Search code examples
rggplot2poly

Polynomial Regression Plot and 'newdata' Error


I am trying to better understand why stat smooth won't plot my polynomial regression line unless my x variable (independent variable) is assigned as a value outside of the plot first (e.g. x <- dataset$Salary)

Dataset

dataset <- tibble(Level = 1:10,
                  Salary = c(45000, 50000, 60000, 80000, 110000, 150000, 200000, 300000, 500000, 1000000))

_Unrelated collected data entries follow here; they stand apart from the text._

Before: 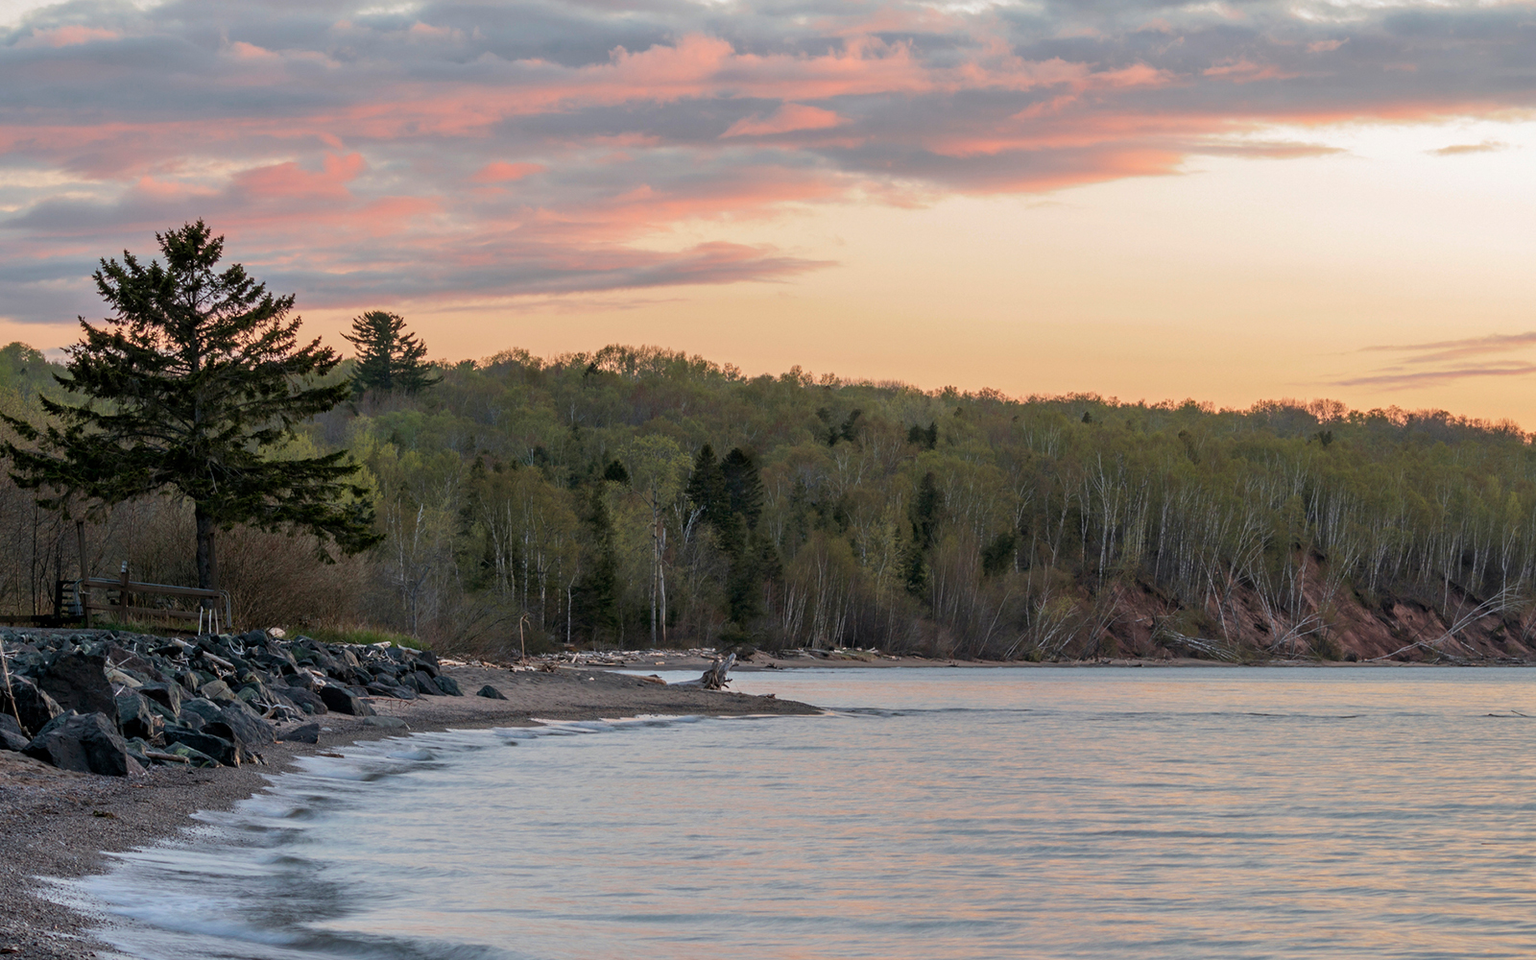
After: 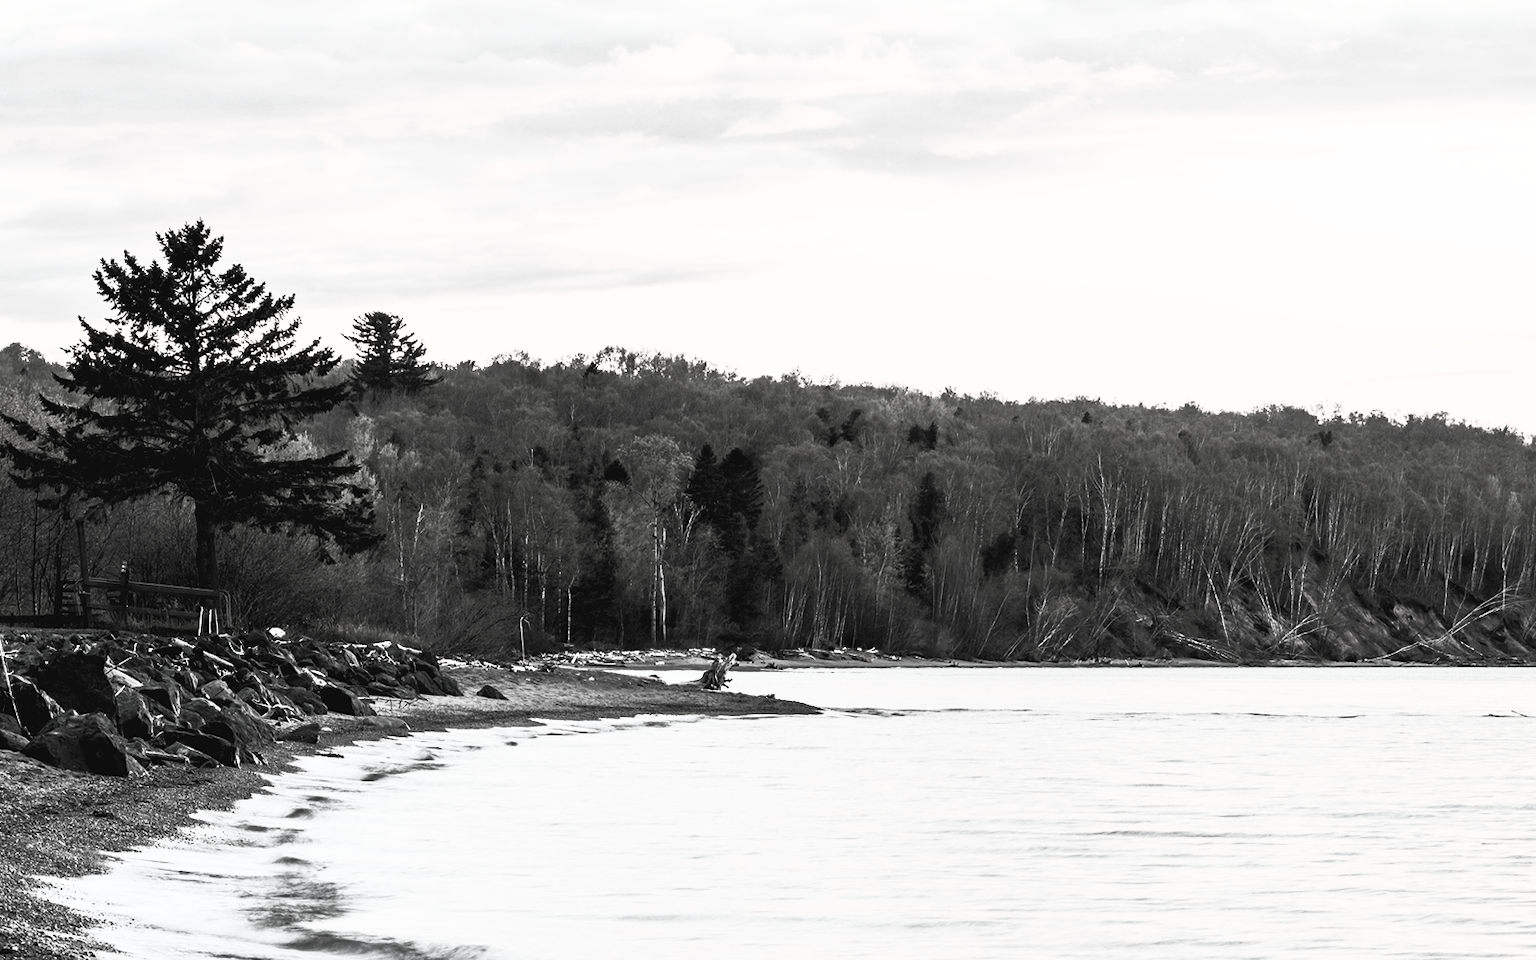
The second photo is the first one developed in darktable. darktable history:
contrast brightness saturation: contrast 0.997, brightness 1, saturation 0.994
filmic rgb: black relative exposure -5.02 EV, white relative exposure 3.18 EV, hardness 3.41, contrast 1.198, highlights saturation mix -48.6%, color science v4 (2020)
color zones: curves: ch1 [(0.239, 0.552) (0.75, 0.5)]; ch2 [(0.25, 0.462) (0.749, 0.457)]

Initial plot that returns error

Error:'newdata' had 80 rows but variables found have 10 rows

ggplot(data = dataset, aes(x = Level, y = Salary)) +
  geom_point(color = "red") +
  stat_smooth(method = "lm", se = FALSE, formula = dataset$Salary ~
      poly(dataset$Level, 3)) +
  ggtitle("Truth or Bluff (Linear Regression)") +
  xlab("Level ") +
  ylab("Salary") +
  theme(plot.title = element_text(hjust = 0.5))

The solution that worked

x <- dataset$Level

ggplot(data = dataset, aes(x = Level, y = Salary)) +
  geom_point(color = "red") +
  stat_smooth(method = "lm", se = FALSE, formula = dataset$Salary ~ 
      poly(x, 3)) +
  ggtitle("Truth or Bluff (Linear Regression)") +
  xlab("Level ") +
  ylab("Salary") +
  theme(plot.title = element_text(hjust = 0.5))

From my understanding

x <- dataset$Salary is no different from dataset$Salary aside from being contained in a Value. My only thought is it has to do with how poly() views x, a numeric vector vs. how it views dataset$Salary as an extracted vector. I

Other than that I would expect the same result, but that is not the case.

I also tried renaming x to t and it does exactly what the first graph did, so I don't understand why x is so significant if its just the name of the Value.

t <- dataset$Level

ggplot(data = dataset, aes(x = Level, y = Salary)) +
  geom_point(color = "red") +
  stat_smooth(method = "lm", se = FALSE, formula = dataset$Salary ~ 
      poly(t, 3)) +
  ggtitle("Truth or Bluff (Linear Regression)") +
  xlab("Level ") +
  ylab("Salary") +
  theme(plot.title = element_text(hjust = 0.5))

Solution

  • the formula to stat_smooth uses mapped aesthetics, i.e. x and y (as you have mapped x=Level, y=Salary). If you had mapped colour=SomeVariable you'd have to use colour rather than SomeVariable also.

    so

    stat_smooth(..., formula=y ~ poly(x, 3))
    

    The reason you are getting the warning

    In addition: Warning message:
    'newdata' had 80 rows but variables found have 10 rows 
    

    is that your data dataset has 10 rows. However stat_smooth is getting the fitted Y values of the model over 80 X points in order to get a smooth looking line, so these lengths don't match up.

    The reason you don't get the error when you use poly(x, 3) in the formula is because this x resolves to the x of ggplot's constructed dataframe, rather than the global x you defined.

    Similarly the reason you do get the error with poly(t, 3) is because t is not in ggplot's constructed dataframe so the next t on the search path is the global t.